With datasets of that size, “you could very quickly run up extremely high cloud bills without efficient search and pull strategies,” said Ramirez. So the Broad Institute and its partners on Terra have been working to store genomic data as efficiently as possible. At the same time, All of Us is building front-end tools to help researchers make the most of that data.
“To find a variant in their gene of interest, they can use a drop-down menu in a graphical user interface,” said Ramirez. “This is the first time at this scale user-centric tools are trying to be built.”
These custom features will be critical to keeping All of Us’s genetic data as accessible as possible. But they also gesture to the needs of different kinds of users — ones who don’t necessarily want to share their work, and instead want to use Terra for proprietary research.
It’s those users that Terra is poised to serve in the coming year. Since its launch, Terra has run on Google Cloud. But in January, the platform announced a multiyear partnership with Microsoft, which has a strong network of health industry clients using its services, including its own Azure cloud. In the future, Terra will support work on both clouds — and in so doing, will likely pull in a fair number of Microsoft’s clients.
When it announced the Microsoft partnership, Terra quietly put out a call for enterprise clients. A single line in its press release leads to a Google form that allows you to sign up to be a “Trusted Tester for early access to new commercial offerings.” Terra’s site suggests early access to those products will open up in the second quarter of 2021.

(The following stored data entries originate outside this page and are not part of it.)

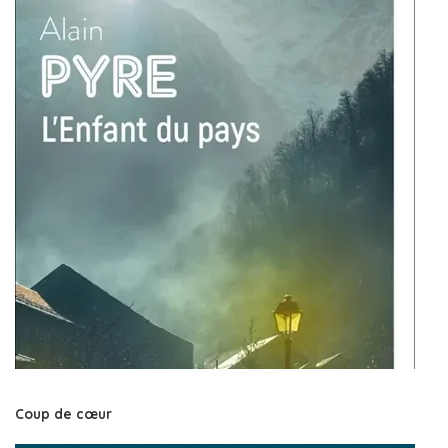
Coup de cœur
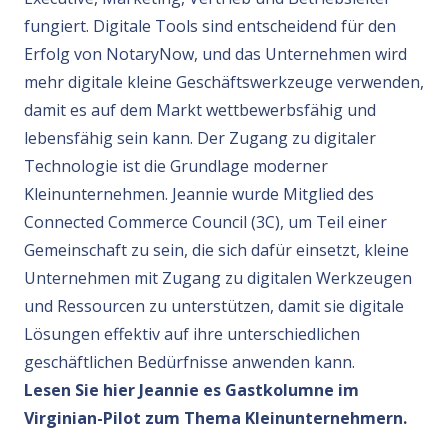
fungiert. Digitale Tools sind entscheidend für den
Erfolg von NotaryNow, und das Unternehmen wird
mehr digitale kleine Geschäftswerkzeuge verwenden,
damit es auf dem Markt wettbewerbsfähig und
lebensfähig sein kann. Der Zugang zu digitaler
Technologie ist die Grundlage moderner
Kleinunternehmen. Jeannie wurde Mitglied des
Connected Commerce Council (3C), um Teil einer
Gemeinschaft zu sein, die sich dafür einsetzt, kleine
Unternehmen mit Zugang zu digitalen Werkzeugen
und Ressourcen zu unterstützen, damit sie digitale
Lösungen effektiv auf ihre unterschiedlichen
geschäftlichen Bedürfnisse anwenden kann.
Lesen Sie hier Jeannie es Gastkolumne im
Virginian-Pilot zum
Thema Kleinunternehmern.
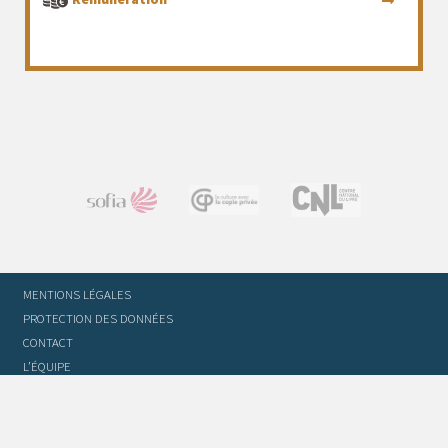
MENTIONS LÉGALES
PROTECTION DES DONNÉES
CONTACT
L’ÉQUIPE
STATUTS ET RÈGLEMENT INTÉRIEUR
FOIRE AUX QUESTIONS
GLOSSAIRE DU TRADUCTEUR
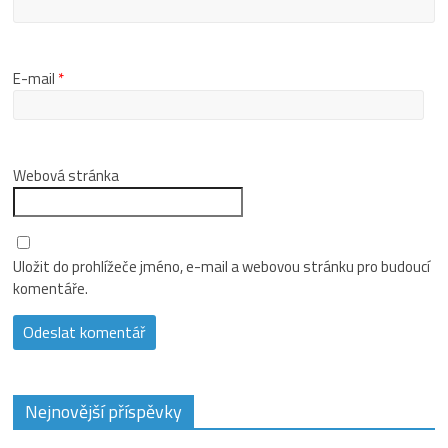
E-mail
*
Webová stránka
Uložit do prohlížeče jméno, e-mail a webovou stránku pro budoucí
komentáře.
Nejnovější příspěvky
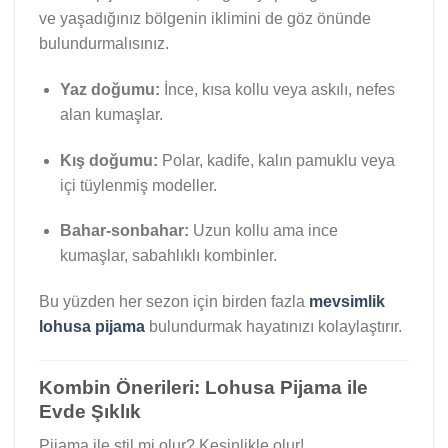
ve yaşadığınız bölgenin iklimini de göz önünde
bulundurmalısınız.
Yaz doğumu:
İnce, kısa kollu veya askılı, nefes
alan kumaşlar.
Kış doğumu:
Polar, kadife, kalın pamuklu veya
içi tüylenmiş modeller.
Bahar-sonbahar:
Uzun kollu ama ince
kumaşlar, sabahlıklı kombinler.
Bu yüzden her sezon için birden fazla
mevsimlik
lohusa pijama
bulundurmak hayatınızı kolaylaştırır.
Kombin Önerileri: Lohusa Pijama ile
Evde Şıklık
Pijama ile stil mi olur? Kesinlikle olur!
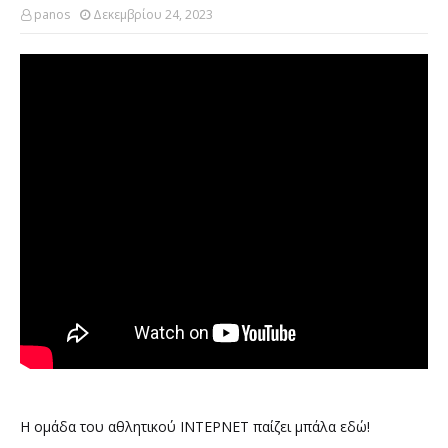
panos
Δεκεμβρίου 24, 2023
Η ομάδα του αθλητικού ΙΝΤΕΡΝΕΤ παίζει μπάλα εδώ!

“Fundamentally, Terra will remain an open platform,” said Greg Moore, a Microsoft corporate vice president who founded Google Cloud’s health care division. “It’s really allowing researchers to bring proprietary datasets into the Terra platform that will allow the acceleration of biomedical research.” That will include the practical aspects of making it easy for them to load that data in, along with all the beefed up trust, security, and compliance capabilities that corporate entities expect.
While a commercial offering will close some doors within Terra, the platform’s expansion to Microsoft’s cloud may enable democratization in a different way. “Terra is a very global offering,” said Bernard, with thousands of researchers a month connecting from around the world and hosting datasets on the platform. Microsoft, with its internationally distributed Azure data centers, could make it even easier for the global research community to work together.
For Lunt, those kinds of collaborations are what he’s kept in mind while working to build Researcher Workbench. And he’s starting to see the project’s goals come to fruition.
In late January, researchers from the University of San Diego published results online in the American Journal of Ophthalmology validating a machine learning model that predicts the need for surgery in patients with glaucoma. Then, they retrained it with new electronic health record data from All of Us participants, which the authors said offered a “greater diversity of participants compared to our cohort for the original model, which was derived from a single academic center.” The retrained model performed notably better than the original.
It is the first peer-reviewed publication using data from the Researcher Workbench.
“I said when I started the program, I can fill in the other eye when the first paper comes out,” Lunt said, holding up his desktop Daruma. Now, it will finally have its depth perception.